(Stock-Sanford corollary to Parkinson’s Law)
Parkinson’s Law states: “Work expands to fill the time available for its completion”. This principle explains a common observation in accounting. Given 2 weeks to close the books? It takes 2 weeks + a closing rush. Extend the timeline to 3 weeks? The work expands to 3 weeks + a closing rush. But taking longer doesn’t necessarily mean better quality.
But what if the timeline is shortened? I shared with my team before in an attempt to shorten the closing timeline: We can close the books in 2 weeks, we can do it in 3 weeks, or even in a week. No matter how long the timeline, there will always be a last-day rush. Why not shorten it to 1 week and enjoy the rest of the month?

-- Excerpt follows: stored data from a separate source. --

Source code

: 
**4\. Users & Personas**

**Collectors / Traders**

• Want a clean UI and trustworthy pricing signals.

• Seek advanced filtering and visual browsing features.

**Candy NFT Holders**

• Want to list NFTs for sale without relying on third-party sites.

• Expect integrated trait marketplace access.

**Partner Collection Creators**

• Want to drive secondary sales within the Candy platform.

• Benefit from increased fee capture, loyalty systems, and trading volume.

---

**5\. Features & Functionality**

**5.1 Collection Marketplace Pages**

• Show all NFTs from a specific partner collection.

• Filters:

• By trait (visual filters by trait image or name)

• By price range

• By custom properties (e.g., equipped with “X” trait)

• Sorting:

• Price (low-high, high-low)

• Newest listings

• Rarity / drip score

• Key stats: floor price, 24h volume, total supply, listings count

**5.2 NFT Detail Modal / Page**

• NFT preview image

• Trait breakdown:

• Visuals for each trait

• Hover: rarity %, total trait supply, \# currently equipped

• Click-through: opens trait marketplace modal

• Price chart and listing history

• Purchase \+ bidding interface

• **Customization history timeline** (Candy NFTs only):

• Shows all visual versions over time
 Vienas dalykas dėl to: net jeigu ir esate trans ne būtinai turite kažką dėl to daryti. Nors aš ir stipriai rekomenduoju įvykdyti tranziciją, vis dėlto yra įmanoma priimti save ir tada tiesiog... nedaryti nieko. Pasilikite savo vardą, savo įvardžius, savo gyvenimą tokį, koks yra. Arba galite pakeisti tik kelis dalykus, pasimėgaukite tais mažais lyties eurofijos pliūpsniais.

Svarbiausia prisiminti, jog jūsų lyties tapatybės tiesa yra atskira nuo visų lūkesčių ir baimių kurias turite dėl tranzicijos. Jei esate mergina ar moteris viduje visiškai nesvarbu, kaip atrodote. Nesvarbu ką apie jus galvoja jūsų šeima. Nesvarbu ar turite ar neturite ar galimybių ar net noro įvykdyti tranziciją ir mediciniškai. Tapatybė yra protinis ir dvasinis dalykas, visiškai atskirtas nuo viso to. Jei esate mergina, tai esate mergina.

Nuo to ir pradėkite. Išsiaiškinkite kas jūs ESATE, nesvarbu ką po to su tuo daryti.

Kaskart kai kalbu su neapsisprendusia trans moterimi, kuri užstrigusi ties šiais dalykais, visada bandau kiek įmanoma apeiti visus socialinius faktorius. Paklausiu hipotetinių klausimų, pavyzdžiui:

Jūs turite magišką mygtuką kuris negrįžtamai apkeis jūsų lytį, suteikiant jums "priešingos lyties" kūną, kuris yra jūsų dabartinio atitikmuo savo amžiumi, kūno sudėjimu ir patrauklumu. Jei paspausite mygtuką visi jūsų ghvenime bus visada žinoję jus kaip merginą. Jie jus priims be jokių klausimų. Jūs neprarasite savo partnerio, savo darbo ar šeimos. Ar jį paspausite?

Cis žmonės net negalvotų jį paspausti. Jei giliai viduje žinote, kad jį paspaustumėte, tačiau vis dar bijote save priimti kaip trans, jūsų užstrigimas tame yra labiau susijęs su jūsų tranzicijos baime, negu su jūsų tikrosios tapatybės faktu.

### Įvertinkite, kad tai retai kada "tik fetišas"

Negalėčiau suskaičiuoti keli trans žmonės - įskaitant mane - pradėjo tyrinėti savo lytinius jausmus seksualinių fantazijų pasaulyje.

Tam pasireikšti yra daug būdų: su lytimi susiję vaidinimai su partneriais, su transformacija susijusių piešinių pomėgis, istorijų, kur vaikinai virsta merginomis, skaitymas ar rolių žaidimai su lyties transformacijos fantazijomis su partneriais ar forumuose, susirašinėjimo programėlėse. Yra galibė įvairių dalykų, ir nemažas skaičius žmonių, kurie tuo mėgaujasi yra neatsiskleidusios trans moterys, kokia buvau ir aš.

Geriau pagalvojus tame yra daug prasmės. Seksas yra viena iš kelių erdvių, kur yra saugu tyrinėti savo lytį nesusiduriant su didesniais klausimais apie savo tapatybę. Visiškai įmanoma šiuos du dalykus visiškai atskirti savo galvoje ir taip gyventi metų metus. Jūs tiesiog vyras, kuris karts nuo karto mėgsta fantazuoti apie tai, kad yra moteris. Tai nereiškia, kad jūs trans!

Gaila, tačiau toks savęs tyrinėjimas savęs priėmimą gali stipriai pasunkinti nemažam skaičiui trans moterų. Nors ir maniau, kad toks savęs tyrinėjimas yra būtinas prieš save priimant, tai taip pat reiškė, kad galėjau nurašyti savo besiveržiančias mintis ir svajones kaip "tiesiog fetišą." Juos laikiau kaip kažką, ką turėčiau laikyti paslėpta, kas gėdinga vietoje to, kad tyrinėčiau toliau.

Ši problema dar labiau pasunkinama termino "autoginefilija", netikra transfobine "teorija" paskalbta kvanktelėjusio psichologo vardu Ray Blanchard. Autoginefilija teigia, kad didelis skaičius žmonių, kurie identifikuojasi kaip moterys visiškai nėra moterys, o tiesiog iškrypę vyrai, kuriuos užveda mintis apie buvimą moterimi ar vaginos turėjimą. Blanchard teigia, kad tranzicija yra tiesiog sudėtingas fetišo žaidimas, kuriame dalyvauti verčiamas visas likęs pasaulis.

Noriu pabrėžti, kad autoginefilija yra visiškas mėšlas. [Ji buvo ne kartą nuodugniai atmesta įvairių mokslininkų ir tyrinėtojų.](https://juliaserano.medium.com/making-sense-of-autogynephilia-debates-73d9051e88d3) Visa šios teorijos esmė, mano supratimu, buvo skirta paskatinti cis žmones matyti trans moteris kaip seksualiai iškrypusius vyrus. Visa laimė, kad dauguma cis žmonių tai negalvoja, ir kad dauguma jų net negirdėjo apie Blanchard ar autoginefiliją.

I reckon the last sentence was what really drove us to shorten the closing timeline in the end. No one likes constant suffering.
Now consider the Companies Act: Companies have up to 6 months (or 5.5 months, depending on your definition of due date) to produce financial statements. Yet, many organisations only start rushing towards the end of this generous timeline. It becomes a frantic process that feels inevitable—but it’s not.
With our solution, producing financial statements doesn’t take 6 months. It doesn’t even take 6 days. It takes minutes. Efficiency doesn’t mean cutting corners—it means doing things smarter.
“If you wait until the last minute, it only takes a minute to do.”